Malgré toutes ces actions politiques, la croissance continue du taux annuel de départ en vacances a fortement ralenti au début des années 1990. Selon un sondage Obea-Infraforces réalisé du 23 au 28 juin 2011 pour 20Minutes et France Info, un tiers des Français de plus de quinze ans ne part pas chaque année et, sur la période estivale 2011, 45% annoncent qu'ils resteront à leur domicile pendant leurs congés.

"On constate d'importantes variations en fonction du diplôme, du revenu, de l'âge et du lieu de résidence", remarque la note d'analyse n°234 du Centre d'analyses stratégiques. Et de préciser : "Tout d’abord, les personnes sans diplôme ne sont que 32% à être allées en vacances en 2010. En outre, le fait de gagner moins de 1.500 euros par mois diminue par 2,2 fois la probabilité de partir comparativement aux revenus supérieurs à 3.000 euros - 35% contre 78% - et certaines professions bénéficient beaucoup moins de ces temps de répit, à l'image des agriculteurs". Du côté des enfants, "28 % ne profitent pas de ces temps d'évasion, leur non-départ étant fortement corrélé à la situation socioéconomique de leur famille. Les colonies de vacances, qui ont vu le jour à la fin du XIXe siècle, séduisent par ailleurs un public de moins en moins important : alors qu'1,6 million d'enfants en profitaient en 1994, ils étaient moins d’un million en 2008. Cette désaffection des centres de vacances et de loisirs s’expliquerait en partie par leur coût, leur offre trop peu diversifiée et l’évolution des attentes des jeunes et des parents".

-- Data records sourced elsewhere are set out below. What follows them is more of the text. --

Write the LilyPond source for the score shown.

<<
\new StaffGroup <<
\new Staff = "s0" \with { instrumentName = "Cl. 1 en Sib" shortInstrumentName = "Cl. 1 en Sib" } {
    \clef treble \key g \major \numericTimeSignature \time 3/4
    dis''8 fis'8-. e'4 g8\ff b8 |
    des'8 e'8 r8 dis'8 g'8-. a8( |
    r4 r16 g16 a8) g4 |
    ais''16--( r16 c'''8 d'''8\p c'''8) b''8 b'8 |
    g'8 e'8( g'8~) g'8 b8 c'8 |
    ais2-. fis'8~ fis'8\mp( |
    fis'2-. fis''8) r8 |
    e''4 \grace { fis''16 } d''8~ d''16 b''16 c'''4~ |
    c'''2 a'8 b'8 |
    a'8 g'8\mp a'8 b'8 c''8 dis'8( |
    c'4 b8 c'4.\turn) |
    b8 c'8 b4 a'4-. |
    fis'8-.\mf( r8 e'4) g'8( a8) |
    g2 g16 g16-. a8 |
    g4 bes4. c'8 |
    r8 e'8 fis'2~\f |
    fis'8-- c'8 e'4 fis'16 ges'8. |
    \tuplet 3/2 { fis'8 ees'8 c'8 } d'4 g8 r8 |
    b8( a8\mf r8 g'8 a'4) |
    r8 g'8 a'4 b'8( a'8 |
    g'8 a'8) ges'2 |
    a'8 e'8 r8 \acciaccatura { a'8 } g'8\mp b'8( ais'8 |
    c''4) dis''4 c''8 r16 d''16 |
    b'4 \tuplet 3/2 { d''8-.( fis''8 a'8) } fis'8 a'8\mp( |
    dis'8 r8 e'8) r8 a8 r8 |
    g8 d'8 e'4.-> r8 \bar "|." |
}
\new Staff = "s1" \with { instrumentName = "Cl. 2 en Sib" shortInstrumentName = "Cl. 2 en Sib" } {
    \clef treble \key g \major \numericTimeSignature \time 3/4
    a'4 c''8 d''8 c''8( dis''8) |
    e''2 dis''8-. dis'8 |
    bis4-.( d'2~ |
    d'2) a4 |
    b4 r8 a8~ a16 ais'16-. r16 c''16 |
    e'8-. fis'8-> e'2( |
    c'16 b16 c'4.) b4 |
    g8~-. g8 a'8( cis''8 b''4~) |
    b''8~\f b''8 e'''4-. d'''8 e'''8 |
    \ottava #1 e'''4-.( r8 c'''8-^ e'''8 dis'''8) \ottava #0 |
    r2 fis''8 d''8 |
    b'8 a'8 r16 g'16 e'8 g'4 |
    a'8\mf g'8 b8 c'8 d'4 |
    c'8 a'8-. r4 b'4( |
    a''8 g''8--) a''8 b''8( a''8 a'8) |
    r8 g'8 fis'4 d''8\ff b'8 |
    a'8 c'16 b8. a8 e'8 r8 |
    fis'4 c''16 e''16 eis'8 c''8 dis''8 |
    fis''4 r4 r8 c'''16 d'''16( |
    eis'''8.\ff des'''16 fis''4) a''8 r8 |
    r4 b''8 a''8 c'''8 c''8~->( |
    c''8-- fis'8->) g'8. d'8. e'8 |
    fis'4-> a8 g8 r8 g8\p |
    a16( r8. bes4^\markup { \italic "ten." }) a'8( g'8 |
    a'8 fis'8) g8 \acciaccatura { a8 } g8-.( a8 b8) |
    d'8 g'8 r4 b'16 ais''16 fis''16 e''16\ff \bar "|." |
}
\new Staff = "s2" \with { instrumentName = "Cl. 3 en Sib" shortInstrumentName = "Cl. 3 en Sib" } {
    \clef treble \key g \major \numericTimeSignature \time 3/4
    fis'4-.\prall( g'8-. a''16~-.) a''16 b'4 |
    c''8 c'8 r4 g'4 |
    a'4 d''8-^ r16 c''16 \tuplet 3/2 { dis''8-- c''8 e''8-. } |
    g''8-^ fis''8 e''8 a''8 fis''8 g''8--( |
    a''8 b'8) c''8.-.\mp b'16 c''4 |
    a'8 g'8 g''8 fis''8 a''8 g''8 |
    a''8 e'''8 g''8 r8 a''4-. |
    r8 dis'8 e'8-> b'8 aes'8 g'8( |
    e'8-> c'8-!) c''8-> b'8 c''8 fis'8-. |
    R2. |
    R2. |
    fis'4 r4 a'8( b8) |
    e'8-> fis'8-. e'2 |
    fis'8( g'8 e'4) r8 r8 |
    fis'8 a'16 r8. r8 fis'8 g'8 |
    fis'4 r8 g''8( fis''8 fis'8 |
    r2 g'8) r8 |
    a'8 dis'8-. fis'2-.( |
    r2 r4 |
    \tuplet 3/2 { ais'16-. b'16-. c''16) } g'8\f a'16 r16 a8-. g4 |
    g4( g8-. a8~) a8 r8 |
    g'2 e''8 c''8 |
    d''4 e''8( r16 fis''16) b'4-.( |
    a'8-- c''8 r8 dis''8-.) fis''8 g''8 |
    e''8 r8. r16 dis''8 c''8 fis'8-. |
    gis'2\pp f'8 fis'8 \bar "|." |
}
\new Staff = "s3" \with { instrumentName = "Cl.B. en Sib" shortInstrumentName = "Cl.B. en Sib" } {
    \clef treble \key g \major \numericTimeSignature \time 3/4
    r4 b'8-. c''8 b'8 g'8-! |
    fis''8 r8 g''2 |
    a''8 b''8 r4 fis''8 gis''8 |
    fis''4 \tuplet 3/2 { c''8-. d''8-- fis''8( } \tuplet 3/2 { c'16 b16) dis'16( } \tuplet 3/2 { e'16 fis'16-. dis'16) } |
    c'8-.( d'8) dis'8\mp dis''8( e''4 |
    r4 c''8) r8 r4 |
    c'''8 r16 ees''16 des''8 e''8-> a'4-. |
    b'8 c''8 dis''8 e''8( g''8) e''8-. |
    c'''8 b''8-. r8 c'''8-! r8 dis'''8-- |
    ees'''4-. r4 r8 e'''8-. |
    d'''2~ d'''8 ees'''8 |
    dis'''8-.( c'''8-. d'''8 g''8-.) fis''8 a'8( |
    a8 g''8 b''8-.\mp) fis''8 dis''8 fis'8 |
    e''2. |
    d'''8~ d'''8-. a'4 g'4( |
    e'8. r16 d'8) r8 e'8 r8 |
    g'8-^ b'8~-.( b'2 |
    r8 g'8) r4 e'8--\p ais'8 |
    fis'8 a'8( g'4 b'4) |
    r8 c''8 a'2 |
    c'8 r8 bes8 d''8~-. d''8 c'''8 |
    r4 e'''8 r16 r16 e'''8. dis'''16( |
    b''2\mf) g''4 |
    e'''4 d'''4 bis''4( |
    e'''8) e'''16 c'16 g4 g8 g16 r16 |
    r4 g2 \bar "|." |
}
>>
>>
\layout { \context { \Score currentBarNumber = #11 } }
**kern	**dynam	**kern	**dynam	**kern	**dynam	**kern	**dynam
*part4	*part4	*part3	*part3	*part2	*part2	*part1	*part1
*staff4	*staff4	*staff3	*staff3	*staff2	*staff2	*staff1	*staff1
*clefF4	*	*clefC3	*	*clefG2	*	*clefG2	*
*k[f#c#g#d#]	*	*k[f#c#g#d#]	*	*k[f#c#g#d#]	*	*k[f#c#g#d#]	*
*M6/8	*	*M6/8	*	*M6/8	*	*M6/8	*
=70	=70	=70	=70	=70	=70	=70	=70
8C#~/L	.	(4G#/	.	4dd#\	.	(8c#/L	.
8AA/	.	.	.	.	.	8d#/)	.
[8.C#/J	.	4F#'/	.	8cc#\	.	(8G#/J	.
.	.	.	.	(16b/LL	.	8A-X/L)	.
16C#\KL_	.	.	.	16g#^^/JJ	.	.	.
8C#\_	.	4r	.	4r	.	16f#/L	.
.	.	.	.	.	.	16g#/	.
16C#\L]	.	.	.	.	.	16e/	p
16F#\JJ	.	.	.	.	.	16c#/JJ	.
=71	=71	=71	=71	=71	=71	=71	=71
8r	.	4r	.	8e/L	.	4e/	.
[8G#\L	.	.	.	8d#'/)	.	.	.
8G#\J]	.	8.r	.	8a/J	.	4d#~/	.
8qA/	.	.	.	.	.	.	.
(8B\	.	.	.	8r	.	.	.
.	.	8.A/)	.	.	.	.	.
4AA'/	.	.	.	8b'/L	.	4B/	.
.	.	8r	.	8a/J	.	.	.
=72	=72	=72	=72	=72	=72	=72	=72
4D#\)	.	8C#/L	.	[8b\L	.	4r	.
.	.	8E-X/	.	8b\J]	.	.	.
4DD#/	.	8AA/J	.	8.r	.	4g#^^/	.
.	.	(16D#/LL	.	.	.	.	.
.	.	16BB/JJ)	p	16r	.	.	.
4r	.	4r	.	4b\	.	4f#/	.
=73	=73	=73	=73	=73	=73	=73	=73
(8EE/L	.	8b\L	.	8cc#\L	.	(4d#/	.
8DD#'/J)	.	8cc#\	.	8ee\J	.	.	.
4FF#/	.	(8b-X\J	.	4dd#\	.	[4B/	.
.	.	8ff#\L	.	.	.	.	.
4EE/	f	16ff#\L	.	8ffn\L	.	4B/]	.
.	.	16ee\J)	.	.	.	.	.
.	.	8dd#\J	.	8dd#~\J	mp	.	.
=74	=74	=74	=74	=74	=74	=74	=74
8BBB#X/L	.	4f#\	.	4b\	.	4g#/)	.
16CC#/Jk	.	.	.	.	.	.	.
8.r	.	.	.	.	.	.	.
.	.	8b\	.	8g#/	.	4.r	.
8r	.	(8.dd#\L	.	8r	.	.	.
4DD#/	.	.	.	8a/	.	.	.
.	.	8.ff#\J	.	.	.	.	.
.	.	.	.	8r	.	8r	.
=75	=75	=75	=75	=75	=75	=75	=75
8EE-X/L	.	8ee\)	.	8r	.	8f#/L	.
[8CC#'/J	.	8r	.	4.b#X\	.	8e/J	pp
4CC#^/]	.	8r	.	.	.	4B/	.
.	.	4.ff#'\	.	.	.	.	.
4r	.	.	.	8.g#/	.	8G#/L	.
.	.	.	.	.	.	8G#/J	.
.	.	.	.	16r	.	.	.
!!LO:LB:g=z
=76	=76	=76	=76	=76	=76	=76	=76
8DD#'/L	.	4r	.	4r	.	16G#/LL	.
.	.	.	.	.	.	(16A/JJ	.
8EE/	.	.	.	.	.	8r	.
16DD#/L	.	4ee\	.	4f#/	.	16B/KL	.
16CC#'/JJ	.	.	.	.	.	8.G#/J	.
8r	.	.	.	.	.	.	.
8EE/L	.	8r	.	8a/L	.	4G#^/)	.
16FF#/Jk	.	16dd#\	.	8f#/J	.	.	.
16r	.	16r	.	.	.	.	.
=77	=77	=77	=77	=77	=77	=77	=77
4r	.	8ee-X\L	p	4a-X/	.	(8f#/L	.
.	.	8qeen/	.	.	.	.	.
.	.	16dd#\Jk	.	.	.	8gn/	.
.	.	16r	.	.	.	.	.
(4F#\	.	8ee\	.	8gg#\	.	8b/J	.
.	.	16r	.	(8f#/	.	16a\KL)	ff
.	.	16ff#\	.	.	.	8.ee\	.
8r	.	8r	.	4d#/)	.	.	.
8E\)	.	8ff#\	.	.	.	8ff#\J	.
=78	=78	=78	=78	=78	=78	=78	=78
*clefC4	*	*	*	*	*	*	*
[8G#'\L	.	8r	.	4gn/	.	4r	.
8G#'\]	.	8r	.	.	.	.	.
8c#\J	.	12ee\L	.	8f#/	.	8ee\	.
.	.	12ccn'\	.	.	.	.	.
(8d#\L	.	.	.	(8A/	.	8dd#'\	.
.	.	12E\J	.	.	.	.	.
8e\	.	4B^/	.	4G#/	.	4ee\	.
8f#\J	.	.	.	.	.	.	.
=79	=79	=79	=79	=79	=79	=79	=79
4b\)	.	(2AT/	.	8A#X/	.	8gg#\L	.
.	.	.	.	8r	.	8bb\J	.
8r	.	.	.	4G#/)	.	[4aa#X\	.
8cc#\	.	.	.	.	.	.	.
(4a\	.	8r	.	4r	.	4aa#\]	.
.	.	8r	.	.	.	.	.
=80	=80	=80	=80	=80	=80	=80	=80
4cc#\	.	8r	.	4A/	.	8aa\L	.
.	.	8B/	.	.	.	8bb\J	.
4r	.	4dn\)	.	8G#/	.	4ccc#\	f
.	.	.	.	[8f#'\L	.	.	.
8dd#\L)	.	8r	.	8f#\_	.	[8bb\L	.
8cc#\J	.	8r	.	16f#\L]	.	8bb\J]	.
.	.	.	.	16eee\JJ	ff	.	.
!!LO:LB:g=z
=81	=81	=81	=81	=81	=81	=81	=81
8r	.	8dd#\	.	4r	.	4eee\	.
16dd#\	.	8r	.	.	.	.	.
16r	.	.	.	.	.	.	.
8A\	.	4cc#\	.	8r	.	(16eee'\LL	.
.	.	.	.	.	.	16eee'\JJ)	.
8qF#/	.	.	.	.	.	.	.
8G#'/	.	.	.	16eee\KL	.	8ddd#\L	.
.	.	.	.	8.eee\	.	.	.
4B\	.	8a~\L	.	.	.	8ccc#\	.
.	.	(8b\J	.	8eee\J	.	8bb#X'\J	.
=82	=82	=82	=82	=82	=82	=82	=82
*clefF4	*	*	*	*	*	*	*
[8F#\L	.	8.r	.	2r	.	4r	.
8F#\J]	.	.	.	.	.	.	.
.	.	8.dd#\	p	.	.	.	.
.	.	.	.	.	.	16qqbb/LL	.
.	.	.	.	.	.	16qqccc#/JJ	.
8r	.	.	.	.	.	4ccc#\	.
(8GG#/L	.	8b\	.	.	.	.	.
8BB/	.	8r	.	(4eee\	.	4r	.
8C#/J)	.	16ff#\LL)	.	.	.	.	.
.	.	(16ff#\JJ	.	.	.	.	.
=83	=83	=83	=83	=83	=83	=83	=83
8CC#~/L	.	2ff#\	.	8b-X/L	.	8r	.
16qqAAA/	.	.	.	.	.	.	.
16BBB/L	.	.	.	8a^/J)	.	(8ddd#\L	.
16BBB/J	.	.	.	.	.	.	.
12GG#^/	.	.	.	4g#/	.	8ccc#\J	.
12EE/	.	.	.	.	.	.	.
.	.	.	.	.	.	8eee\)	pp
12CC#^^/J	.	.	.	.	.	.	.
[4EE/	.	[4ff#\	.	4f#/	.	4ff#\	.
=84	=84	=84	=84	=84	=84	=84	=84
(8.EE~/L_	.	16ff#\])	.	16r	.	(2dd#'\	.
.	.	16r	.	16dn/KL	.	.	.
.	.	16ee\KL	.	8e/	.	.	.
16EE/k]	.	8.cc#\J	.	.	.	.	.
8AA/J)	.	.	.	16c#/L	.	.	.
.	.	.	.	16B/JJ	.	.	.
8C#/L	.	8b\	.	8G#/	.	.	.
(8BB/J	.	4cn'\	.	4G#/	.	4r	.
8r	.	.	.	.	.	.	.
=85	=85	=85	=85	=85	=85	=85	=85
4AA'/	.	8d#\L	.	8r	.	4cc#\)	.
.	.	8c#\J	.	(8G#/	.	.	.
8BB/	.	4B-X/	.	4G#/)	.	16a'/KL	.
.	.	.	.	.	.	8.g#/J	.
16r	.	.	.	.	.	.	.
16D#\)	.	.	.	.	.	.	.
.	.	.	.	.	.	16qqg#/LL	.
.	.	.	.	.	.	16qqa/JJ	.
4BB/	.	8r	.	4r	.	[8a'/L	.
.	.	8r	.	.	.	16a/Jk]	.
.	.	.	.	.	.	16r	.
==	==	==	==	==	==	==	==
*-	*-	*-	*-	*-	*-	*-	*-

Enfin, le lieu de résidence semble avoir une forte influence sur le choix du départ en vacances. "Plus de la moitié des séjours sont ainsi effectués par les habitants des agglomérations de plus de 100.000 habitants", remarque la note d'analyse. Et d'ajouter : "Cette forte proportion de citadins parmi les touristes est due non seulement au besoin de s’évader de leur environnement quotidien mais aussi à la présence en ville d’une importante population de cadres et professions libérales à hauts revenus. Symétriquement, les personnes vivant à la campagne vont en moyenne moins en vacances. Cette différence s’expliquerait notamment par le fait que les propriétaires d'une maison apprécient d'y rester pour faire des travaux ou pour inviter des proches. La qualité de vie quotidienne influe donc fortement sur le choix de partir ou non, ce qui pourrait expliquer que les Corses restent deux fois plus chez eux que la population générale" ! Après le déploiement d'importants dispositifs d'aide jusqu'aux années 1990, la politique des vacances semble donc aujourd'hui subir un sérieux coup de frein, contribuant à renforcer les inégalités au sein de la population. A l'approche de l'élection présidentielle, au portes de l'été 2012, la question pourrait retrouver prochainement de son intérêt politique...

*Source : Jean-François Sirinelli (dir.), Dictionnaire historique de la vie politique française au XXe siècle, PUF, 1995 (Article "Congés payés", par Jean-Paul Brunet, historien).